Tip 2: De helft is voor groentes
Ik ben absoluut niet tegen brood, pasta, rijst of aardappels. Het zijn zelfs hele belangrijke bronnen van energie voor het lichaam. Wel weet ik dat een flinke portie groente een gunstig effect heeft op de totale calorie-inname. Groentes bevatten over het algemeen weinig calorieën maar zijn wel rijk aan vezels. Dat is goed nieuws want juist vezels zorgen voor een verzadigd gevoel.
Probeer dus bij de avondmaaltijd -en het liefste ook bij de lunch of als tussendoortje- veel groentes te eten.
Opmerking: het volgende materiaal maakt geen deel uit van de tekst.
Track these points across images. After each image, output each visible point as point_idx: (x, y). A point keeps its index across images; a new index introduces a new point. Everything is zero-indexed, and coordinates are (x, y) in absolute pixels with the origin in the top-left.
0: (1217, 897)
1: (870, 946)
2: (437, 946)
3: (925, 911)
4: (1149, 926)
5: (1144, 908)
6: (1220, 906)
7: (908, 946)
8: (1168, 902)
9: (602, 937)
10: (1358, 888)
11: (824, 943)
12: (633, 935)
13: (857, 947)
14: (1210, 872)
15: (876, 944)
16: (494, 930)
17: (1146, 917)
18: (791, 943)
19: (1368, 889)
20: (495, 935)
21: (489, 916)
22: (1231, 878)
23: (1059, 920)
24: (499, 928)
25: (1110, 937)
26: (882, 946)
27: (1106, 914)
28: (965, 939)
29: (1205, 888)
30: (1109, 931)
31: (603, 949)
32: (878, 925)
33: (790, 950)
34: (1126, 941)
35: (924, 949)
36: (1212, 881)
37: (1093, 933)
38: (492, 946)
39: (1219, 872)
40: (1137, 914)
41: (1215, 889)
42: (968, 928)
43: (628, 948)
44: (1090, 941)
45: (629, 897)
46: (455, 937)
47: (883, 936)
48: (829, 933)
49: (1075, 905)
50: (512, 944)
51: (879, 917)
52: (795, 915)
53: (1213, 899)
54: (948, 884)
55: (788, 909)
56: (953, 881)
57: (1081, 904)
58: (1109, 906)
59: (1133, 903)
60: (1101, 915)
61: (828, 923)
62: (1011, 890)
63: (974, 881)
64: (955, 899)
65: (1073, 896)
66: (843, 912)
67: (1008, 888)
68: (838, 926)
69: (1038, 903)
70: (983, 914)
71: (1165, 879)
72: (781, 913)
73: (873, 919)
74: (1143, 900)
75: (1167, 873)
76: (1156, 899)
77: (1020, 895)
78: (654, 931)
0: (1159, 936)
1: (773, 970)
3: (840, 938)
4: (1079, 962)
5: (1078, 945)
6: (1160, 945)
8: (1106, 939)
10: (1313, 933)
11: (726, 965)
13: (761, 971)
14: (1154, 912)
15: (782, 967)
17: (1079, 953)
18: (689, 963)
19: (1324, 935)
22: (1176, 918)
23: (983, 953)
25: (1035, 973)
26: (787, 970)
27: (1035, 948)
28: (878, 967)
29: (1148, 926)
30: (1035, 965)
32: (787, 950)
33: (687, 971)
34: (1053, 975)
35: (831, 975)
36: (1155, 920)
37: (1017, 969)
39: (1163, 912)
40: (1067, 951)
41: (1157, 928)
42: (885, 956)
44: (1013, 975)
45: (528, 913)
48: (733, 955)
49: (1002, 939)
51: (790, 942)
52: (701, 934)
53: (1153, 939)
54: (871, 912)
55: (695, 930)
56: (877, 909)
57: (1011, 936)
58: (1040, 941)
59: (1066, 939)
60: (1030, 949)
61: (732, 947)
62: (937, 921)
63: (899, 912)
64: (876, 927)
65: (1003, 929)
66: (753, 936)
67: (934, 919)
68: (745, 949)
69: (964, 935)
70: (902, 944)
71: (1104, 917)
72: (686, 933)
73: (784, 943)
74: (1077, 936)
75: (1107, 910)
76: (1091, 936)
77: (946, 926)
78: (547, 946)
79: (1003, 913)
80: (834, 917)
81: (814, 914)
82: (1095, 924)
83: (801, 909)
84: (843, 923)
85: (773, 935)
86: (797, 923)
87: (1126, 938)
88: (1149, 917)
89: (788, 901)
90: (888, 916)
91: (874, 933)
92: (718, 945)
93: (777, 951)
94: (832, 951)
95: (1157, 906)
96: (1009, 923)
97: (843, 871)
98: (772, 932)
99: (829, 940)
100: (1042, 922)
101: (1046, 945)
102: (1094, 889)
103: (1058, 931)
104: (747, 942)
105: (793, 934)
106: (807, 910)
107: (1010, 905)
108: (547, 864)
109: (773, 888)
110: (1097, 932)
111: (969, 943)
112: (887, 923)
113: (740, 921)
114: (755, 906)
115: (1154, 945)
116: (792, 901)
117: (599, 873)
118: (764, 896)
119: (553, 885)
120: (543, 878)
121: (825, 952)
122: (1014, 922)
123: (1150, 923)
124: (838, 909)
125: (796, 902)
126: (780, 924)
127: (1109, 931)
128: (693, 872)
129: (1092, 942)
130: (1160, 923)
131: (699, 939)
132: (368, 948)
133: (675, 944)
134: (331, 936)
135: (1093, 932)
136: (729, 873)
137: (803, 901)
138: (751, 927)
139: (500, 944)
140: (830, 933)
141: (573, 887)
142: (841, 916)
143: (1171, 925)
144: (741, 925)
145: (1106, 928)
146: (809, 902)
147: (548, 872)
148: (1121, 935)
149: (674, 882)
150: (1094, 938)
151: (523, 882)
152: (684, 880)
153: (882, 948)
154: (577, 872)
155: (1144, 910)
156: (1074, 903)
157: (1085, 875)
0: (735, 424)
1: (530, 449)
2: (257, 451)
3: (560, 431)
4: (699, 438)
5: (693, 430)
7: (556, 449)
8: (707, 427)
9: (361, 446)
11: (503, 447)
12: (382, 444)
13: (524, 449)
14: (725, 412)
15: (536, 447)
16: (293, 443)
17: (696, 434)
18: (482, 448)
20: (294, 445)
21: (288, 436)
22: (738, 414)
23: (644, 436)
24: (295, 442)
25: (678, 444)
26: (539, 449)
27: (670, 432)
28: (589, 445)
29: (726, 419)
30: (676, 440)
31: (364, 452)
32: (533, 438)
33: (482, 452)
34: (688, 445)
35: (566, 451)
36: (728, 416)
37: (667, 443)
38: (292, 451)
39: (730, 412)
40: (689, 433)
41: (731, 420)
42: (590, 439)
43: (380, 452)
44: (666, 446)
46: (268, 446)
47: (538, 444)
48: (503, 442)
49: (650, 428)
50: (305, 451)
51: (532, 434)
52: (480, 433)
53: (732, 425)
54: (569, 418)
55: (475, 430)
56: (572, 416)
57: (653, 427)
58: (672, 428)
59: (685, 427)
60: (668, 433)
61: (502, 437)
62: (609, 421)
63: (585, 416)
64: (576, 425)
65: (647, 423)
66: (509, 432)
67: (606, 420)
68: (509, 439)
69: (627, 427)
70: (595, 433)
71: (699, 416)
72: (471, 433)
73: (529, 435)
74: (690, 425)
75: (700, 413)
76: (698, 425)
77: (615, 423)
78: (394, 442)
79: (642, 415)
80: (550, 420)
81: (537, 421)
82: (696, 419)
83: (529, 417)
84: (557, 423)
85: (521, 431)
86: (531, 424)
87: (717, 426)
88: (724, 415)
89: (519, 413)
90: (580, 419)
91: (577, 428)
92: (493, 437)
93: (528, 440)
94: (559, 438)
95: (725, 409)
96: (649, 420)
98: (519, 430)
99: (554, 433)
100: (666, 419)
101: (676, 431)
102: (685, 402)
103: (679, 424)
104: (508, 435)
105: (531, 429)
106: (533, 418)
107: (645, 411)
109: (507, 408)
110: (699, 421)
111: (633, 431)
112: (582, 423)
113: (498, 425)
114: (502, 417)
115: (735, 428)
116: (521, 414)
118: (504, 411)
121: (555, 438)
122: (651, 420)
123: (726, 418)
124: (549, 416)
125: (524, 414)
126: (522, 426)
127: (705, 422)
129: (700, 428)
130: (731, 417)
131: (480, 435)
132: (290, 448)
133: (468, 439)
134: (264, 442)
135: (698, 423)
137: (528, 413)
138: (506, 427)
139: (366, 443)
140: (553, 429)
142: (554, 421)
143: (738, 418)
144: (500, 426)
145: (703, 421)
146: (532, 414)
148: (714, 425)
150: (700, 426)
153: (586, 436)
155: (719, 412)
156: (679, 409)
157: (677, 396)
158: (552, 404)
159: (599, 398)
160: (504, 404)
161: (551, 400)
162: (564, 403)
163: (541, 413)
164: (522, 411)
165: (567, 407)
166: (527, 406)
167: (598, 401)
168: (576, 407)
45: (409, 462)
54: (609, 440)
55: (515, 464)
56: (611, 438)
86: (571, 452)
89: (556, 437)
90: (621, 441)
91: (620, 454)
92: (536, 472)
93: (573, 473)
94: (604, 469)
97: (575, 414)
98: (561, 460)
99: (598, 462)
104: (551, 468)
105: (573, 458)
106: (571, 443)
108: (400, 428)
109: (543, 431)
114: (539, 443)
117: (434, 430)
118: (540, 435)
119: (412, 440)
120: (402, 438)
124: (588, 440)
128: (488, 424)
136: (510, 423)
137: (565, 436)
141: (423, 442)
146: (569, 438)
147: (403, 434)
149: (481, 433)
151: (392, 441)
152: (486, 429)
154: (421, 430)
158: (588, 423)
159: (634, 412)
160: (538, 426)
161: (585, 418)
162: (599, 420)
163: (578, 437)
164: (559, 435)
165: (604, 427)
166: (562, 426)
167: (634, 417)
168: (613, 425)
En voor de duidelijkheid: die paar verschrompelde stukjes paprika of tomaat op jouw diepvriespizza zijn dus niet genoeg. En die drie slappe augurkschijfjes op die hamburger van een niet nader te noemen fastfoodketen ook niet. Zelf houd ik altijd de volgende standaard aan: de helft van mijn bord is gereserveerd voor verse groentes. Zo weet ik dat mijn maaltijd licht blijft en ik geen enorm heftige porties ga wegwerken. Een soort continue stok achter de deur.
Tip 3: Don’t even start!
Ben jij verslaafd aan die knapperige ribbelchips met paprikasmaak? Gaat die zak Engelse drop altijd in één keer op? Eet je je standaard misselijk aan die reep chocolade? Don’t even start! Waarom zou je het jezelf zo moeilijk maken? Niet in huis halen dus. Kies liever voor snacks of snoepgoed waarbij je je wél kunt beheersen en probeer deze ook uit het zicht op te bergen. Met een doorzichtige koektrommel midden op jouw bureau ben je jezelf wel heel erg aan het kwellen. Kies dus bewust voor de bovenste keukenkastjes waar je niet zomaar bij kan. Zo wordt de drempel al groter om ‘gewoon’ even wat te snacken.
Tip 4: Houd je aan één portie
Lees altijd het etiket, houd je aan één portie en leg de rest weg. Blijf hiermee oefenen voor alle voedingsmiddelen. Dat betekent dus voor snoepgoed, chips, nootjes en andere snacks maar ook voor rijst, pasta en aardappels bijvoorbeeld. Houd je aan de toegestane portie voor het aantal personen waarvoor jij kookt. Heb je jouw portie op en toch nog trek? Zoek afleiding, ga wat anders doen en je zult merken dat je trek langzaam minder wordt. Geef je lichaam de tijd om de voeding op te nemen.
Tip 5: Pannen mogen niet mee
Voortaan blijven die pannen in de keuken staan. Je schept de porties op en zet de rest weg of ruimt het direct op. Wanneer je de pan op tafel zet, word je al snel verleid om toch nog wat aardappels te pakken, een vork met spaghetti te draaien of net dat laatste gehaktballetje op te smikkelen. Dit terwijl je eigenlijk weet dat je het niet zou moeten doen. Je kunt dat balletje dan beter bewaren voor de dag daarna tijdens de lunch op een broodje. Dan geniet je er veel meer van.